* _TASK REQUIREMENTS_:
Retype all of the data that follows, line for line.

* _SUPPLIED DATA_:
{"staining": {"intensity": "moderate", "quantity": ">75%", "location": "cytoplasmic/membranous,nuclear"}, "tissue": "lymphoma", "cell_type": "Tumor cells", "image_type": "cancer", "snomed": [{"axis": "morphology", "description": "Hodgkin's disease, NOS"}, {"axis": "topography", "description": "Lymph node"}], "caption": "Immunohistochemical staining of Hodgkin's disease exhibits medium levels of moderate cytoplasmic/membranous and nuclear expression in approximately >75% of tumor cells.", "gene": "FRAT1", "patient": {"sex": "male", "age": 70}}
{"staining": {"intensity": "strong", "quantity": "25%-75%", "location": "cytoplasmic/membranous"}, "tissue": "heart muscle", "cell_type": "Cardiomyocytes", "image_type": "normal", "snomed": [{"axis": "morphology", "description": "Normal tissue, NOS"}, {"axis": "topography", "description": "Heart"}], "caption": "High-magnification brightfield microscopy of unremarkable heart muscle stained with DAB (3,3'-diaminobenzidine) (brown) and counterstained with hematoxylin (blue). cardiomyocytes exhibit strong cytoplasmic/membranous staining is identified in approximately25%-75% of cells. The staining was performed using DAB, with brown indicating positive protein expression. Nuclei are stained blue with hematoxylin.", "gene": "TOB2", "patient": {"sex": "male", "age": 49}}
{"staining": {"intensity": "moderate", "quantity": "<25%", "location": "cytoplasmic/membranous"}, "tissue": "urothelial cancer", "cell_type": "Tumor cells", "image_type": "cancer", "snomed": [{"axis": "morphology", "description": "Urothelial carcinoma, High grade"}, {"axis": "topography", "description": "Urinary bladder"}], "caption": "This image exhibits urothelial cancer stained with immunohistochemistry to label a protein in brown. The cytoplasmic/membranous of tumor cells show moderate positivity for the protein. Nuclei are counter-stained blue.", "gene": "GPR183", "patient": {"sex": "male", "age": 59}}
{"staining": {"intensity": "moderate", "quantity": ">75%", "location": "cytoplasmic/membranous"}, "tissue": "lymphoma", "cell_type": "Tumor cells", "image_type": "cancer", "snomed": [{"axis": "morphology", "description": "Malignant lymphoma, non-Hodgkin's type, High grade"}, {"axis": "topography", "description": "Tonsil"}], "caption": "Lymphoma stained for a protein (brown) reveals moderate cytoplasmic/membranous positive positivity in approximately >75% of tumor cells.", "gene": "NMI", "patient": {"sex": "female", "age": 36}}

* _SOLUTION_:
{"staining": {"intensity": "moderate", "quantity": ">75%", "location": "cytoplasmic/membranous,nuclear"}, "tissue": "lymphoma", "cell_type": "Tumor cells", "image_type": "cancer", "snomed": [{"axis": "morphology", "description": "Hodgkin's disease, NOS"}, {"axis": "topography", "description": "Lymph node"}], "caption": "Immunohistochemical staining of Hodgkin's disease exhibits medium levels of moderate cytoplasmic/membranous and nuclear expression in approximately >75% of tumor cells.", "gene": "FRAT1", "patient": {"sex": "male", "age": 70}}
{"staining": {"intensity": "strong", "quantity": "25%-75%", "location": "cytoplasmic/membranous"}, "tissue": "heart muscle", "cell_type": "Cardiomyocytes", "image_type": "normal", "snomed": [{"axis": "morphology", "description": "Normal tissue, NOS"}, {"axis": "topography", "description": "Heart"}], "caption": "High-magnification brightfield microscopy of unremarkable heart muscle stained with DAB (3,3'-diaminobenzidine) (brown) and counterstained with hematoxylin (blue). cardiomyocytes exhibit strong cytoplasmic/membranous staining is identified in approximately25%-75% of cells. The staining was performed using DAB, with brown indicating positive protein expression. Nuclei are stained blue with hematoxylin.", "gene": "TOB2", "patient": {"sex": "male", "age": 49}}
{"staining": {"intensity": "moderate", "quantity": "<25%", "location": "cytoplasmic/membranous"}, "tissue": "urothelial cancer", "cell_type": "Tumor cells", "image_type": "cancer", "snomed": [{"axis": "morphology", "description": "Urothelial carcinoma, High grade"}, {"axis": "topography", "description": "Urinary bladder"}], "caption": "This image exhibits urothelial cancer stained with immunohistochemistry to label a protein in brown. The cytoplasmic/membranous of tumor cells show moderate positivity for the protein. Nuclei are counter-stained blue.", "gene": "GPR183", "patient": {"sex": "male", "age": 59}}
{"staining": {"intensity": "moderate", "quantity": ">75%", "location": "cytoplasmic/membranous"}, "tissue": "lymphoma", "cell_type": "Tumor cells", "image_type": "cancer", "snomed": [{"axis": "morphology", "description": "Malignant lymphoma, non-Hodgkin's type, High grade"}, {"axis": "topography", "description": "Tonsil"}], "caption": "Lymphoma stained for a protein (brown) reveals moderate cytoplasmic/membranous positive positivity in approximately >75% of tumor cells.", "gene": "NMI", "patient": {"sex": "female", "age": 36}}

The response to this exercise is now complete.